Sortir de la crise des endettements souverains exige une croissance soutenue. Toute croissance doit cependant s’inscrire dans la logique du développement durable. Ces deux assertions tracent une étroite marge de manœuvre, dans la mesure où elles renvoient au long terme, alors que la situation critique de certains Etats, Grèce en tête, semble n’imposer que des solutions d’urgence, marquées au sceau du court terme. Depuis plusieurs années, le soutien de Banques centrales comme celle des Etats-Unis ne manque pas, mais l’abondance monétaire n’a pas produit les résultats espérés. La baisse – toute récente – du taux d’intérêt de la Banque centrale européenne va dans le même sens. Gageons que ce ne sera pas suffisant. Non parce que le carburant est inutile mais parce que le moteur lui-même est défaillant.
C’est que la croissance suppose des fondements solides. Elle ne dépend pas de telle ou telle mesure conjoncturelle, fût-elle salutaire à court terme, mais d’un petit nombre de secteurs déterminants pour l’ensemble de l’activité. Au premier rang d’entre eux figure la source énergétique leur permettant de se développer. Le visage économique du xixe siècle n’est pas le même avec le charbon ou avec le pétrole. Sous le règne de ce dernier, il est possible d’identifier ce qu’on pourrait appeler de véritables chocs d’offre. Tour à tour, avec les à-coups d’une histoire qui n’est jamais linéaire, les domaines suivants ont dopé la croissance : l’automobile, l’aviation, la conquête de l’espace, l’informatique, Internet… Chaque fois, ces inventions majeures ont façonné le visage de l’économie, pas seulement d’un point de vue national, mais mondial.
L’observation de la liste de ces chocs d’offre montre qu’ils sont tous d’origine américaine. Certes, le français Cugnot inventa en 1770 le premier véhicule automobile à vapeur, mais l’industrie de masse vint un siècle plus tard d’Amérique. Le français Ader vola sans doute le premier dans les airs en 1890, mais l’aviation américaine conquit le monde. Et ainsi de suite.

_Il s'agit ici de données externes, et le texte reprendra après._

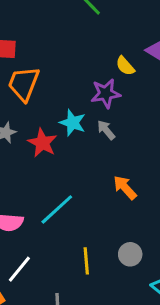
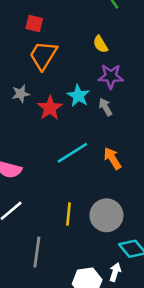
yellow semicircle: (125, 66) -> (100, 44), moved
cyan line: (57, 209) -> (72, 153), moved
gray circle: (130, 254) -> (106, 215), size x1.6

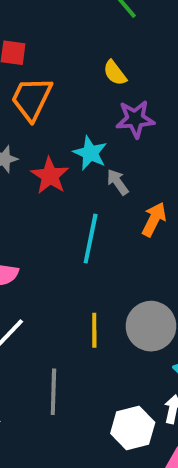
gray arrow: (105, 107) -> (118, 182), moved
cyan line: (72, 153) -> (91, 239), turned -40
orange arrow: (112, 158) -> (154, 219), moved, turned 65

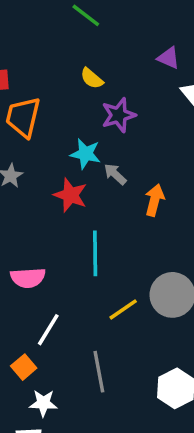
red star: (50, 176) -> (70, 195), moved
cyan line: (91, 239) -> (95, 253), moved
yellow line: (94, 330) -> (123, 309), turned 68

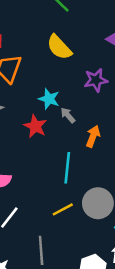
yellow semicircle: (92, 78) -> (59, 47), size x1.6
purple star: (119, 115) -> (96, 80), moved
cyan line: (95, 253) -> (67, 168), moved

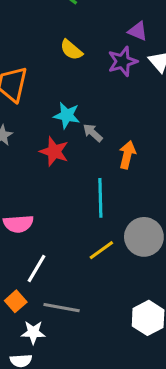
yellow semicircle: (59, 47) -> (71, 50), size x0.7
purple star: (96, 80) -> (123, 61), moved
gray line: (41, 250) -> (62, 308), moved, turned -68

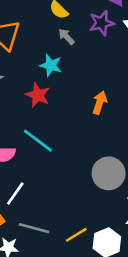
gray arrow: (93, 133) -> (66, 37), moved
cyan line: (100, 198) -> (38, 141), moved, turned -56
yellow line: (101, 250) -> (76, 235), moved

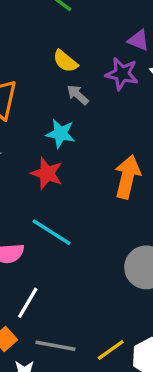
purple star: (102, 23) -> (122, 74), turned 30
orange arrow: (100, 103) -> (127, 177), size x1.4

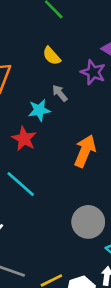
gray arrow: (78, 95) -> (60, 93), moved
cyan star: (60, 134) -> (39, 110), turned -30

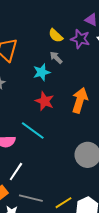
yellow semicircle: (52, 56) -> (56, 36), moved
red star: (24, 139) -> (45, 101), moved

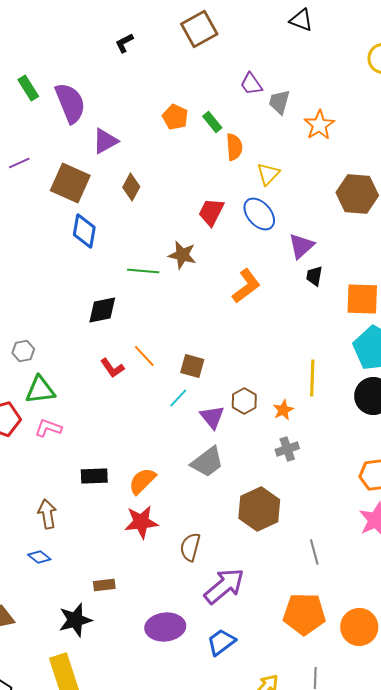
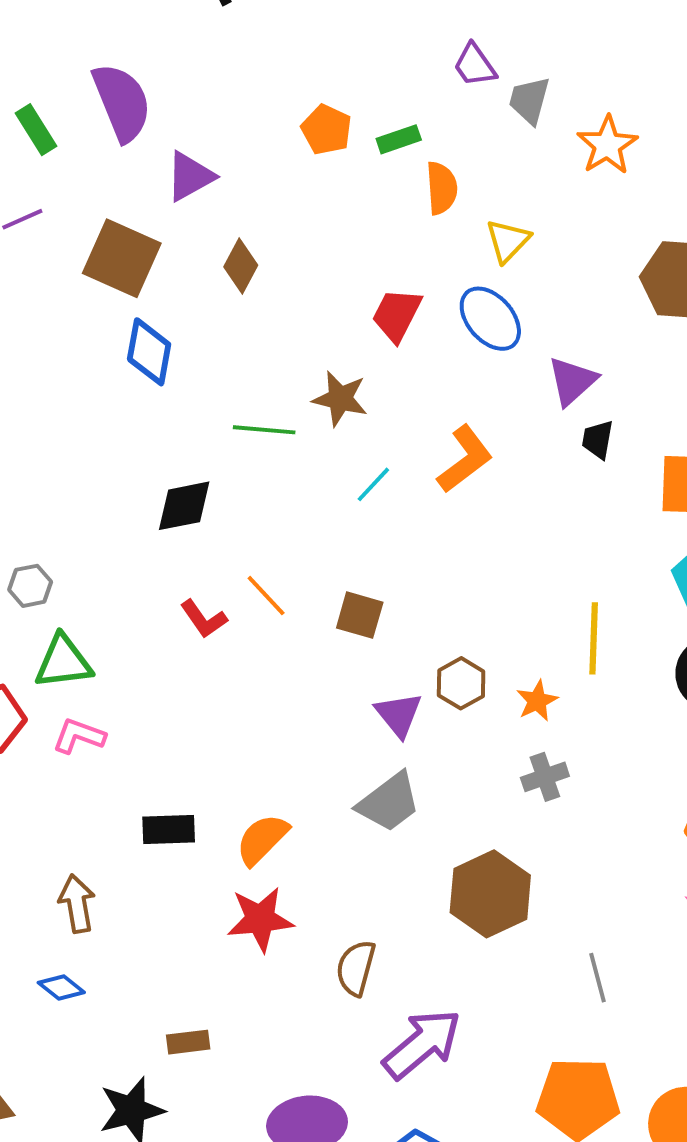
green rectangle: (28, 88) -> (36, 130), moved
green rectangle: (212, 122) -> (399, 139), turned -70
cyan line: (178, 398) -> (373, 484), moved

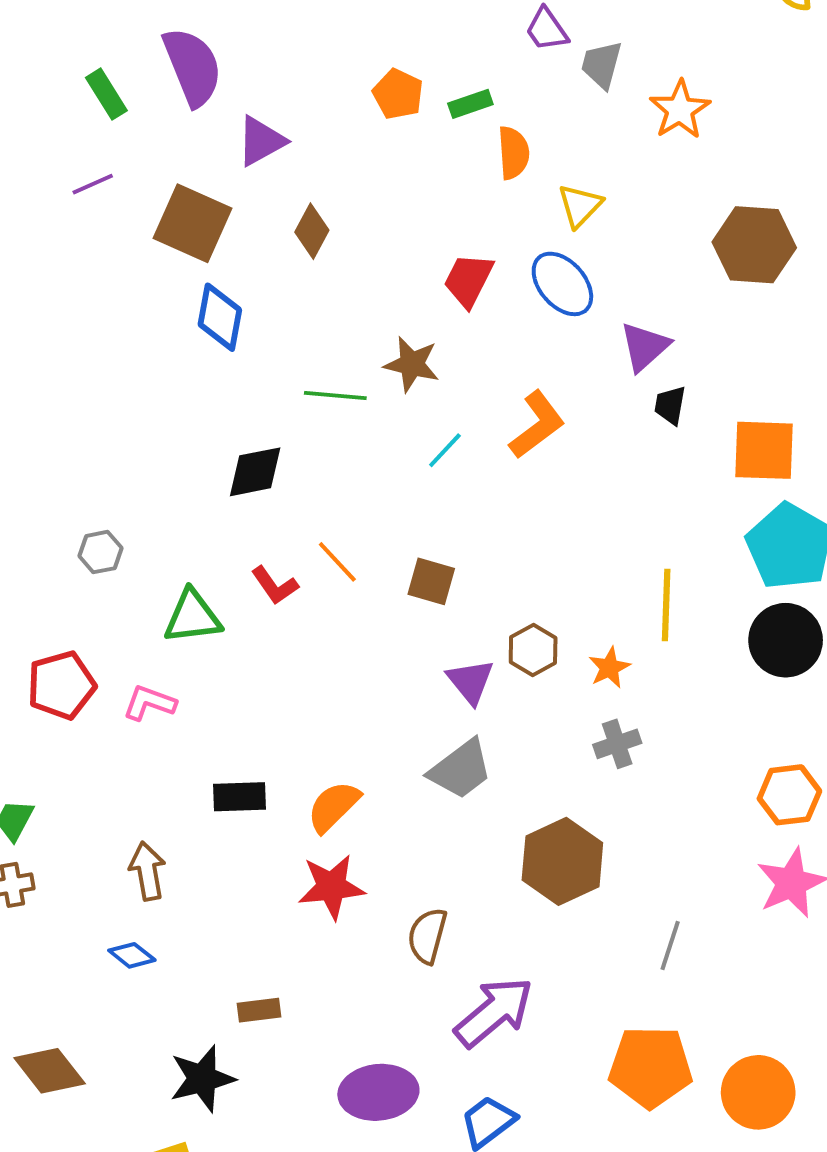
green triangle: (63, 662) -> (192, 617), moved
gray line: (598, 978) -> (670, 946), turned 33

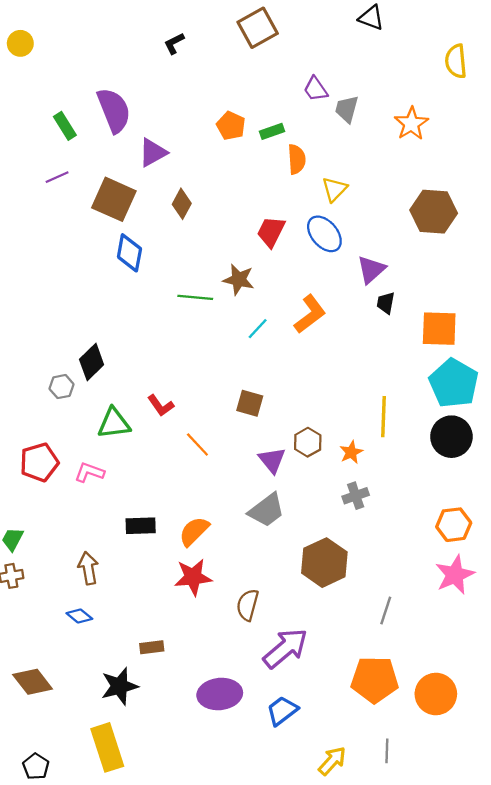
orange star: (680, 110) -> (411, 124), moved
black diamond: (255, 472) -> (92, 362), moved, turned -33
orange line: (337, 562) -> (197, 444), moved

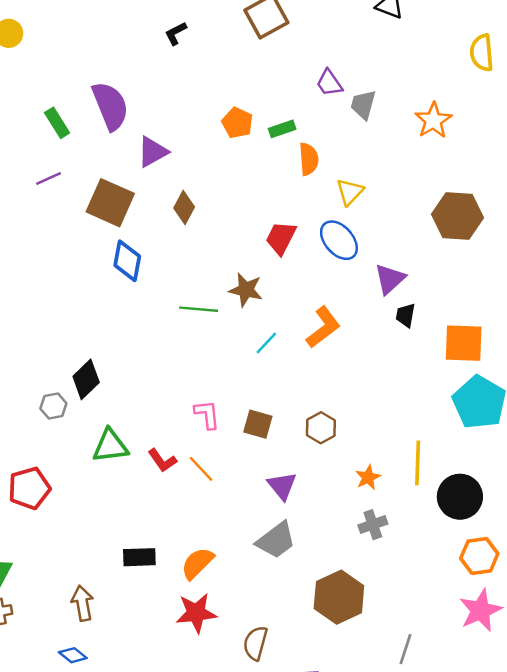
red L-shape: (161, 405) -> (162, 460), moved
yellow line: (383, 417) -> (418, 463), moved
black circle: (451, 437) -> (460, 497), moved
brown hexagon: (308, 442) -> (321, 428), moved
pink L-shape: (89, 472) -> (207, 414), moved, turned 64

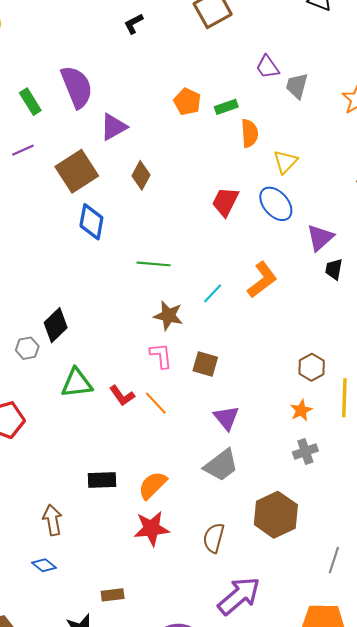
brown square: (110, 203) -> (77, 171), turned 33
brown star: (246, 290) -> (168, 316), moved
brown hexagon: (321, 428) -> (312, 367), moved
brown semicircle: (255, 643) -> (214, 538), moved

Pour sortir du marasme, l’Europe pourrait provoquer à son tour un choc d’offre. Les émissions de co2 liées aux modèles qui s’essoufflent (charbon, pétrole, gaz) et l’inquiétude attachée au nucléaire annoncent un monde bien différent de celui que nous quittons peu à peu. Et puisque la grande question d’aujourd’hui est la conservation des énergies, l’Union européenne devrait concentrer ses forces sur cet avenir, où la maîtrise énergétique sera l’arme absolue du développement durable.
A deux conditions. D’abord, une puissante volonté politique. C’est la prise de conscience. Ensuite, une véritable politique commune aux Etats membres de l’Union. C’est la prise de position. Et comme il vaut mieux se répéter que se contredire, nous défendons ici de nouveau l’idée d’un grand emprunt lancé solidairement par les pays européens – à commencer par le couple franco-allemand retrouvé –, consacré à la recherche fondamentale et à ses applications possibles dans le champ de la conservation des énergies, notamment bien sûr les renouvelables.
De tels investissements, décisifs, seront financés par des eurobonds, qui ne doivent pas être des titres mutualisant les dettes actuelles, comme on le dit faussement ici ou là, mais des obligations souscrites par la population européenne pour financer de nouveaux projets majeurs. Ils seront ainsi porteurs d’Europe et soutiens de croissance pour le monde. Cela prendra du temps. Peut-être dix ans. N’en perdons pas. Commençons immédiatement.